*Required action*:
Rewrite all of the listing that follows, replacing each occurrence of "Изберете" with "Посочете" and changing nothing else. Leave the pictures out of your answer.

*Task data*:
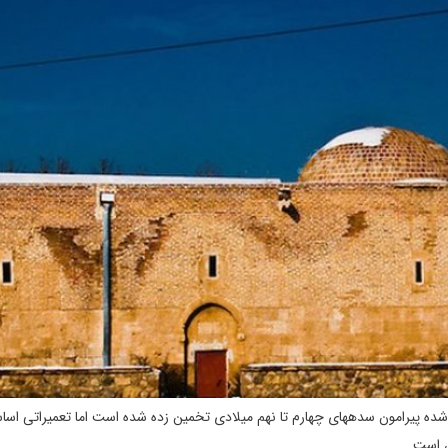
م شده پیرامون سده­های چهارم تا نهم میلادی تخمین زده شده است اما تعمیراتی اس
ن است.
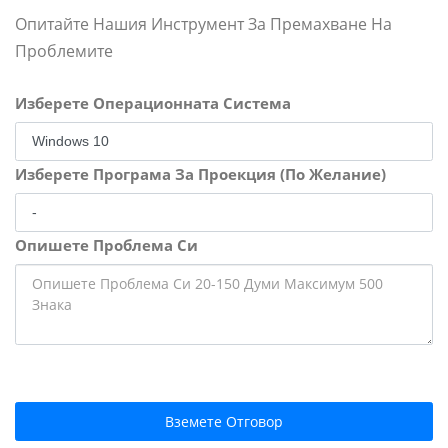
Опитайте Нашия Инструмент За Премахване На
Проблемите
Изберете Операционната Система
Изберете Програма За Проекция (По Желание)
Опишете Проблема Си
Вземете Отговор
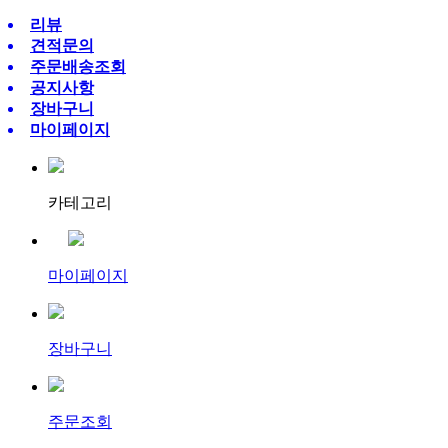
리뷰
견적문의
주문배송조회
공지사항
장바구니
마이페이지
카테고리
마이페이지
장바구니
주문조회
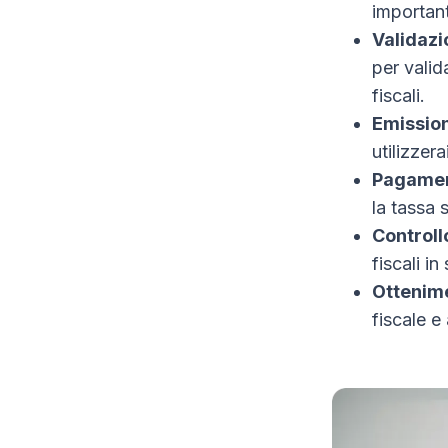
important
Validazi
per valid
fiscali.
Emission
utilizzera
Pagament
la tassa s
Controll
fiscali i
Ottenime
fiscale e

*Answer section*:
م شده پیرامون سده­های چهارم تا نهم میلادی تخمین زده شده است اما تعمیراتی اس
ن است.
Опитайте Нашия Инструмент За Премахване На
Проблемите
Посочете Операционната Система
Посочете Програма За Проекция (По Желание)
Опишете Проблема Си
Вземете Отговор
리뷰
견적문의
주문배송조회
공지사항
장바구니
마이페이지
카테고리
마이페이지
장바구니
주문조회
important
Validazi
per valid
fiscali.
Emission
utilizzera
Pagament
la tassa s
Controll
fiscali i
Ottenime
fiscale e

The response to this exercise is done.